The Commission agrees that such standards should be outcome-based and at system-level (rather than prescriptive requirements for individual assets) to assist companies in making long-term assessments of their ability to cope with future demand and network disruption. For example, standards might include the ability of systems to meet peak water demand, a threshold for outage during infrastructure failure, or a cap on properties reliant on a single source of water supply.
It is also envisaged that these new standards should be consistent with resilience frameworks in other interdependent sectors such as transport and energy, and be developed at pace, with the Commission suggesting that priority standards be factored into business planning and the Price Review 2029 process. This will require the regulator to devise a new asset health metric for use during price setting, with input from industry. Stakeholders can also expect consultations in relation to asset mapping and the design of resilience standards. Industry will be keen for further details regarding the cost burden of infrastructure mapping and resilience standards.
Separately, the final report places some emphasis on the need to strengthen security arrangements for the water industry, noting that freedom of information requests have revealed an increasing number of water cyber security incidents, and, more broadly, that there are various “unacceptable” gaps in the legislation governing infrastructure security and its enforcement. For example, the Network and Information Systems Regulations 2019 (NIS) subject large water companies to specific cyber security requirements, but – as drafted – apply only to drinking water supply and not wastewater infrastructure. And, whilst the Security and Emergency Measures (Water and Sewerage Undertakers and Water Supply Licensees) Direction 2022 (SEMD) allows for the Secretary of State to direct water and sewerage companies of all sizes to act in national security interests and to mitigate the effects of a civil emergency, the SEMD does not apply to third party suppliers and contractors potentially involved in water supply. The Commission recommends that government bring third parties contracted to operate water assets within the scope of SEMD and consider updating NIS to include cyber security in relation to wastewater.
6. Implementation and implications
The conclusion of the Commission and publication of its final report represents a significant milestone in reform of the UK’s water sector. The scale of reforms proposed by the Commission are significant. The UK and Welsh governments will now review and publish their responses to the final report and its 88 recommendations.
While the final report suggests certain areas in which reforms might be expedited (specifically, establishing Regional Water Board Systems, supervisory approach, social tariff, development of infrastructure resilience standards, strategic policy statements/directions to regulators and resetting communications) others will require primary legislation and consultation, taking longer to implement.

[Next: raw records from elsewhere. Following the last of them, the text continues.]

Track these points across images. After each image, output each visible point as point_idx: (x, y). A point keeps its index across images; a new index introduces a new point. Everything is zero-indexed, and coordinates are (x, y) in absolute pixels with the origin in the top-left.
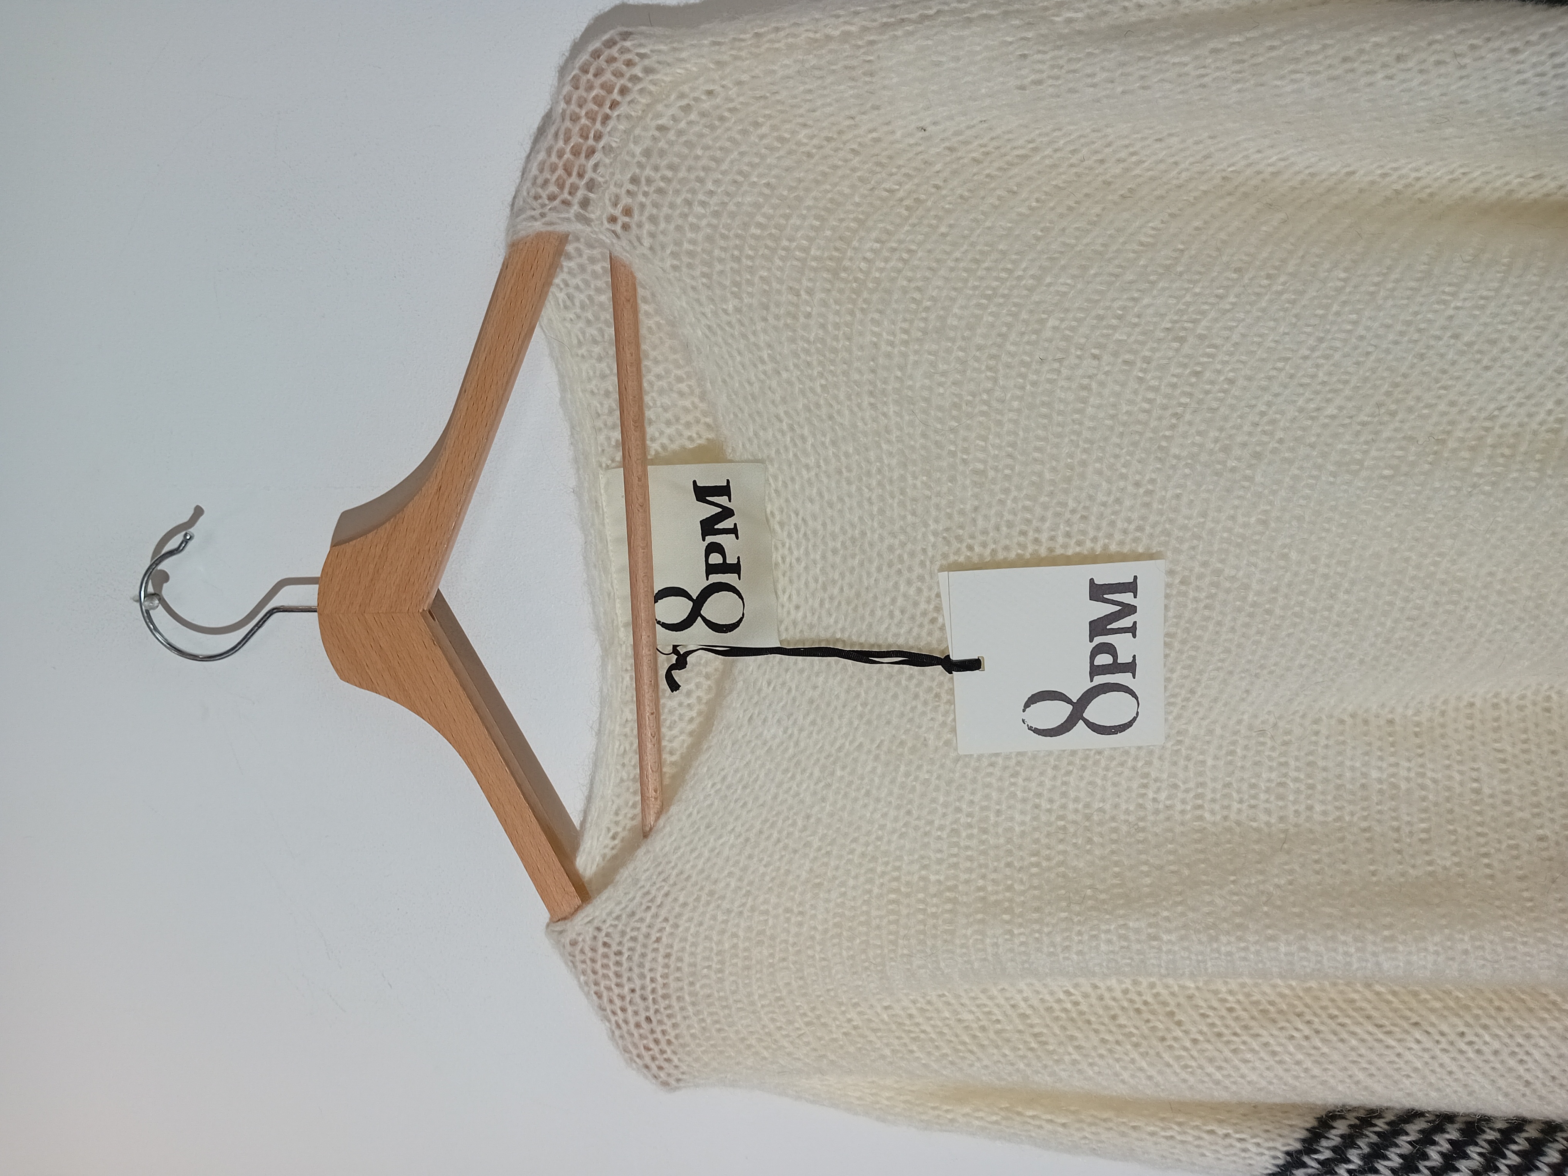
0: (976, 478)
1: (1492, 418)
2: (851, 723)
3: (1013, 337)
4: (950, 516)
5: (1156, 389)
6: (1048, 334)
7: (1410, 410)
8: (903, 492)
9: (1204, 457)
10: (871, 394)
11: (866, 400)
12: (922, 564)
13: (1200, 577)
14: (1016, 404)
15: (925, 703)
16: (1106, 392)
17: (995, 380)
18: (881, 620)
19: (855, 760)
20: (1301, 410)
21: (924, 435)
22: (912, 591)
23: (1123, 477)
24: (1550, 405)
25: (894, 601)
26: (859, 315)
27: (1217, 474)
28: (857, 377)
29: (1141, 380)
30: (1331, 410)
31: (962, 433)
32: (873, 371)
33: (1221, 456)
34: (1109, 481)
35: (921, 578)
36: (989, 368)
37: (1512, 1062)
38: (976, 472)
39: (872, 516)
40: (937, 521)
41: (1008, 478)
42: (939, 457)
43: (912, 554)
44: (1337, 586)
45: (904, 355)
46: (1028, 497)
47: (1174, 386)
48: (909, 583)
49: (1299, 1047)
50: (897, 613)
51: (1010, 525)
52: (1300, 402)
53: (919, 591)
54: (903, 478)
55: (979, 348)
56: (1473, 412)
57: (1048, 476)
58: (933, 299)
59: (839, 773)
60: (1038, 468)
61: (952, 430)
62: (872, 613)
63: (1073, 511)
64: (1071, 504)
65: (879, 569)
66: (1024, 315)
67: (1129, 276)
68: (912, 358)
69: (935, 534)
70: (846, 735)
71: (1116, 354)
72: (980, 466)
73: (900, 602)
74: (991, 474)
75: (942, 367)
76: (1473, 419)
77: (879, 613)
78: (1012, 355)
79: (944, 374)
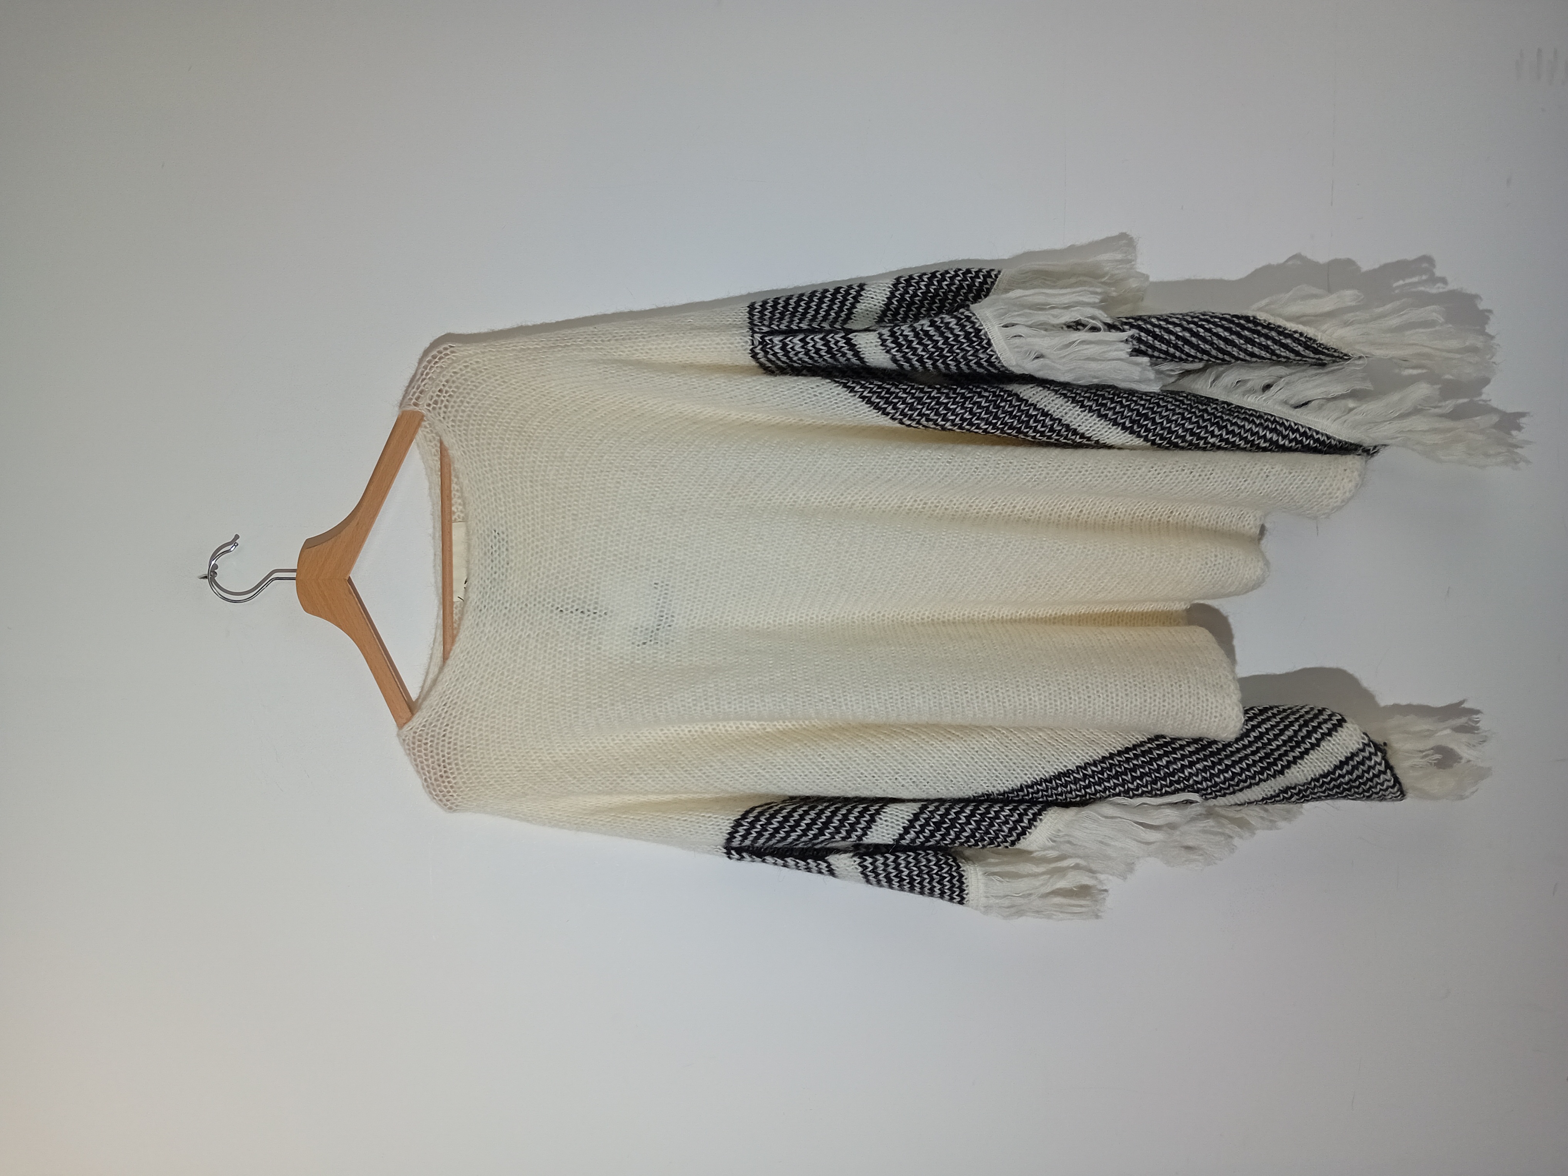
0: (574, 517)
1: (770, 500)
3: (591, 462)
4: (563, 533)
5: (645, 484)
6: (604, 461)
7: (740, 496)
8: (542, 522)
9: (664, 511)
10: (531, 481)
11: (529, 484)
12: (551, 553)
13: (666, 559)
14: (591, 488)
16: (626, 484)
17: (582, 478)
18: (534, 577)
20: (700, 495)
21: (553, 499)
22: (547, 565)
23: (634, 518)
24: (791, 495)
25: (539, 569)
26: (529, 450)
27: (669, 517)
28: (525, 474)
29: (640, 481)
30: (711, 495)
31: (569, 498)
32: (532, 472)
33: (671, 511)
34: (628, 520)
35: (551, 559)
36: (580, 473)
38: (573, 514)
40: (557, 534)
41: (586, 517)
42: (558, 508)
43: (547, 549)
44: (719, 563)
45: (546, 466)
46: (595, 526)
47: (652, 483)
48: (546, 561)
50: (541, 574)
51: (588, 537)
52: (700, 491)
53: (550, 564)
54: (542, 516)
55: (577, 465)
56: (763, 497)
57: (603, 517)
58: (560, 445)
60: (599, 514)
61: (564, 497)
62: (530, 574)
63: (614, 532)
64: (613, 529)
65: (532, 555)
66: (595, 454)
67: (636, 442)
68: (549, 468)
69: (557, 540)
71: (630, 470)
72: (575, 512)
73: (542, 569)
74: (580, 516)
75: (561, 472)
76: (763, 500)
77: (533, 574)
78: (589, 468)
79: (562, 474)
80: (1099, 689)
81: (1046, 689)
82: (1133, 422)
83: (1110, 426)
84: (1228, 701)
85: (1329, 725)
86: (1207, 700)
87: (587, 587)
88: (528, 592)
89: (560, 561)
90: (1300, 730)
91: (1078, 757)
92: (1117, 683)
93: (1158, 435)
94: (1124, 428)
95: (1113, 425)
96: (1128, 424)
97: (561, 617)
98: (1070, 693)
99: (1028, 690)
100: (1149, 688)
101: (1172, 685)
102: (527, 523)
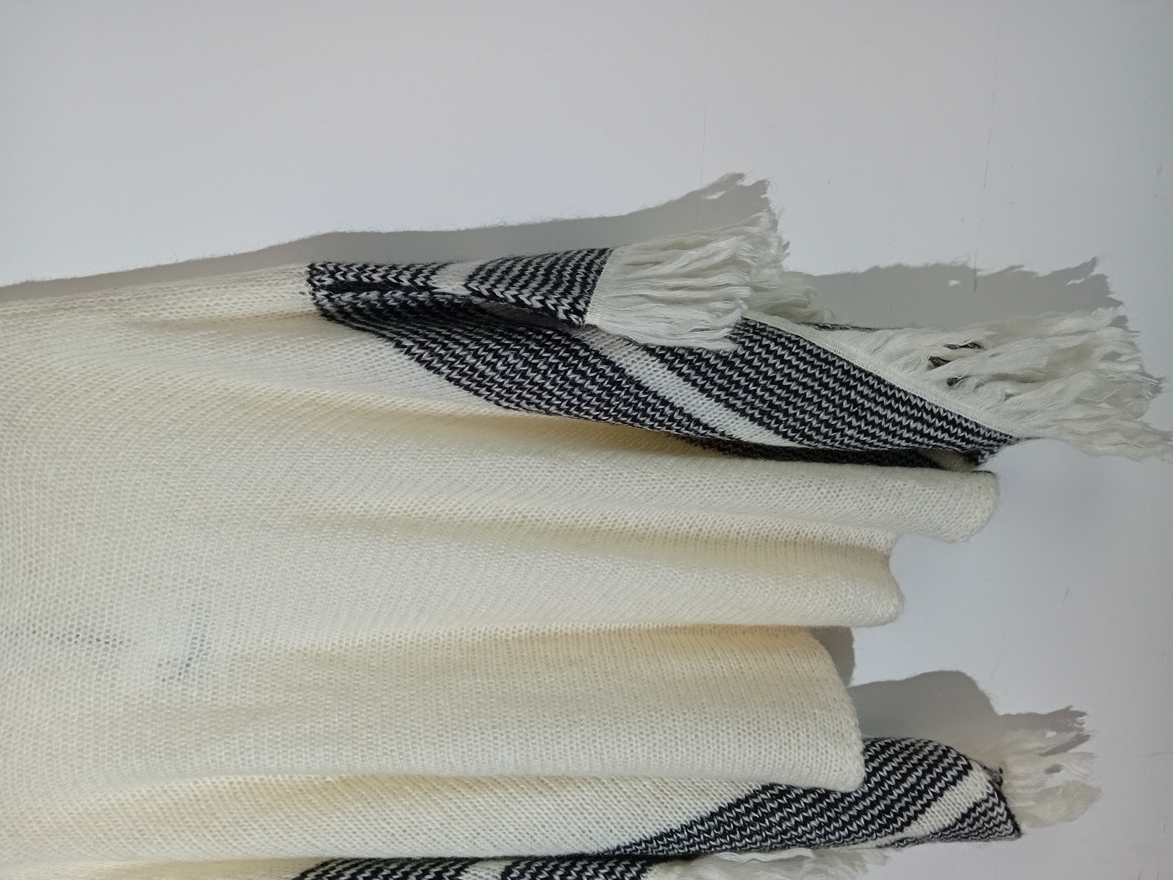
0: (79, 527)
2: (14, 659)
3: (101, 459)
4: (64, 547)
5: (173, 488)
6: (119, 458)
7: (296, 503)
8: (38, 533)
9: (195, 521)
10: (23, 483)
11: (20, 486)
12: (48, 571)
13: (198, 579)
14: (101, 491)
15: (56, 647)
16: (148, 487)
17: (91, 479)
18: (26, 602)
19: (19, 680)
20: (244, 501)
21: (51, 505)
22: (43, 586)
23: (156, 529)
25: (33, 591)
27: (201, 528)
28: (15, 474)
29: (165, 483)
30: (258, 502)
31: (72, 505)
32: (24, 470)
33: (204, 521)
34: (149, 531)
35: (48, 579)
36: (89, 473)
37: (384, 824)
38: (78, 524)
39: (20, 547)
40: (56, 549)
41: (96, 527)
42: (59, 516)
43: (43, 566)
44: (266, 584)
45: (44, 464)
46: (107, 538)
47: (182, 486)
48: (41, 581)
49: (278, 825)
50: (35, 598)
51: (97, 551)
52: (244, 497)
53: (47, 586)
54: (38, 527)
55: (84, 463)
57: (117, 527)
59: (10, 688)
60: (112, 523)
61: (67, 503)
62: (21, 598)
63: (130, 545)
64: (129, 542)
65: (24, 575)
66: (108, 449)
68: (47, 466)
69: (56, 556)
70: (12, 666)
71: (153, 470)
72: (81, 521)
73: (37, 592)
74: (87, 526)
75: (63, 471)
77: (25, 598)
78: (100, 467)
79: (64, 475)
80: (710, 738)
81: (650, 738)
82: (762, 412)
83: (738, 416)
84: (849, 754)
85: (954, 773)
86: (827, 752)
87: (95, 612)
88: (19, 620)
89: (60, 581)
90: (924, 776)
91: (684, 813)
92: (730, 731)
93: (789, 427)
94: (752, 418)
95: (740, 416)
96: (757, 415)
97: (62, 649)
98: (677, 744)
99: (630, 739)
100: (765, 738)
101: (789, 735)
102: (17, 534)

Environment Secretary Steve Reed has announced plans to publish a White Paper in the autumn containing the government’s full response, on which the Welsh government has confirmed it will be collaborating. This is expected to be followed by a public consultation. The UK government intends to bring forward a Water Reform Bill early during the lifetime of Parliament. With preparations for Price Review 2029 beginning next year, industry will be keen to achieve greater clarity on the recommendations that will be taken forward and the potential implications of these on water company businesses.
This material is provided for general information only. It does not constitute legal or other professional advice.